[Python-Dev] Re: heaps

Tim Peters tim.one@comcast.net
Sun, 04 May 2003 01:26:09 -0400


[Tim]
>> ...
>> priorityDictionary looks like an especially nice API for this specific
>> algorithm, but, e.g., impossible to use directly for maintaining an N-
>> best queue (priorityDictionary doesn't support multiple values with
>> the same priority, right?

That was wrong:  the dict maps items to priorities, and I read it backwards.
Sorry!

>> if we're trying to find the 10,000 poorest people in America, counting
>> only one as dead broke would be too Republican for some peoples' tastes
>> <wink>).  OTOH, heapq is easy and efficient for *that* class of heap
>> application.

[David Eppstein]
> I agree with your main points (heapq's inability to handle
> certain priority  queue applications doesn't mean it's useless, and
> its implementation-specific API helps avoid fooling programmers into
> thinking it's any more than what it is).  But I am confused at this
> example.  Surely it's just as easy to store (income,identity) tuples in
> either data structure.

As above, I was inside out.

"Just as easy" can't be answered without trying to write actual code,
though.  Given that heapq and priorityDictionary are both min-heaps, to
avoid artificial pain let's look for the people with the N highest incomes
instead.

For an N-best queue using heapq, "the natural" thing is to define people
like so:

class Person:
    def __init__(self, income):
        self.income = income

    def __cmp__(self, other):
        return cmp(self.income, other.income)

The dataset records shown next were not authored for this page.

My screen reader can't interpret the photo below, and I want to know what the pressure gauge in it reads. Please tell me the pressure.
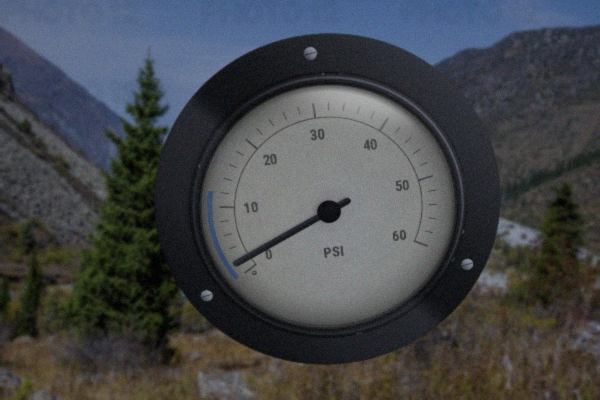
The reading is 2 psi
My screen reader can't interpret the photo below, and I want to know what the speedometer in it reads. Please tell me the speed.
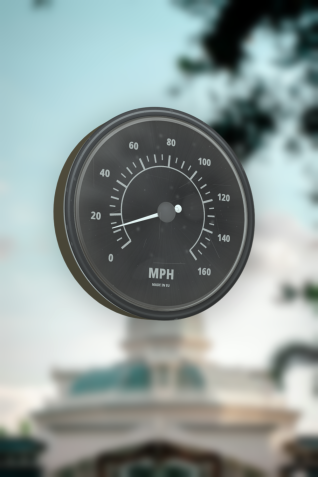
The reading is 12.5 mph
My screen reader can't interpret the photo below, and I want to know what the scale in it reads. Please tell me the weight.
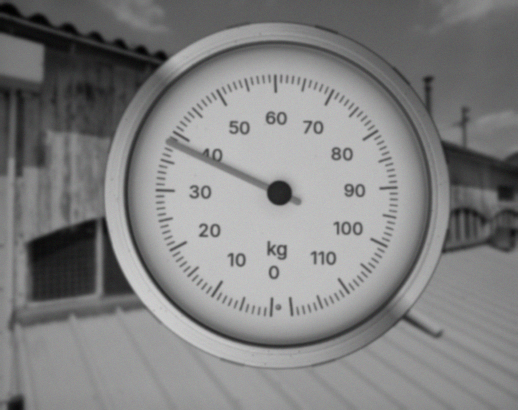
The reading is 38 kg
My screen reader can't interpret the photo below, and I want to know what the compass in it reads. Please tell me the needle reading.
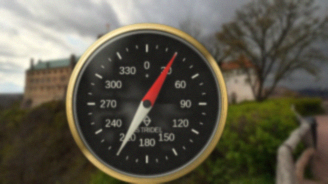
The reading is 30 °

and then the N-best calculation is as follows; it's normal in N-best
applications that N is much smaller than the number of items being ranked,
and you don't want to consume more than O(N) memory (for example, google
wants to show you the best-scoring 25 documents of the 6 million matches it
found):

"""
# N-best queue for people with the N largest incomes.
import heapq

dummy = Person(-1)  # effectively an income of -Inf
q = [dummy] * N     # it's fine to use the same object N times

for person in people:
    if person > q[0]:
        heapq.heapreplace(q, person)

# The result list isn't sorted.
result = [person for person in q if q is not dummy]
"""

I'm not as experienced with priorityDictionary.  For heapq, the natural
__cmp__ is the one that compares objects' priorities.  For
priorityDictionary, we can't use that, because Person instances will be used
as dict keys, and then two Persons with the same income couldn't be in the
queue at the same time.  So Person.__cmp__ will have to change in such a way
that distinct Persons never compare equal.  I also have to make sure that a
Person is hashable.  I see there's another subtlety, apparent only from
reading the implementation code:  in the heap maintained alongside the dict,
it's actually

    (priority, object)

tuples that get compared.  Since I expect to see Persons with equal income,
when two such tuples get compared, they'll tie on the priority, and go on to
compare the Persons.  So I have to be sure too that comparing two Persons is
cheap.

Pondering all that for a while, it seems best to make sure Person doesn't
define __cmp__ or __hash__ at all.  Then instances will get compared by
memory address, distinct Persons will never compare equal, comparing Persons
is cheap, and hashing by memory address is cheap too:

class Person:
    def __init__(self, income):
        self.income = income

The N-best code is then:

"""
q = priorityDictionary()

for dummy in xrange(N):
    q[Person(-1)] = -1   # have to ensure these are distinct Persons

for person in people:
    if person.income > q.smallest().income:
        del q[q.smallest()]
        q[person] = person.income

# The result list is sorted.
result = [person for person in q if person.income != -1]
"""

Perhaps paradoxically, I had to know essentially everything about how
priorityDictionary is implemented to write a correct and efficient algorithm
here.  That was true of heapq too, of course, but there were fewer
subtleties to trip over there, and heapq isn't trying to hide its
implementation.

BTW, there's a good use of heapq for you:  you could use it to maintain the
under-the-covers heap inside priorityDictionary!  It would save much of the
code, and possibly speed it too (heapq's implementation of popping usually
requires substantially fewer comparisons than priorityDictionary.smallest
uses; this is explained briefly in the comments before _siftup, deferring to
Knuth for the gory details).

> If you mean, you want to find the 10k smallest income values (rather than
> the people having those incomes), then it may be that a better data
> structure would be a simple list L in which the value of L[i] is
> the count of people with income i.

Well, leaving pennies out of it, incomes in the USA span 9 digits, so
something taking O(N) memory would still be most attractive.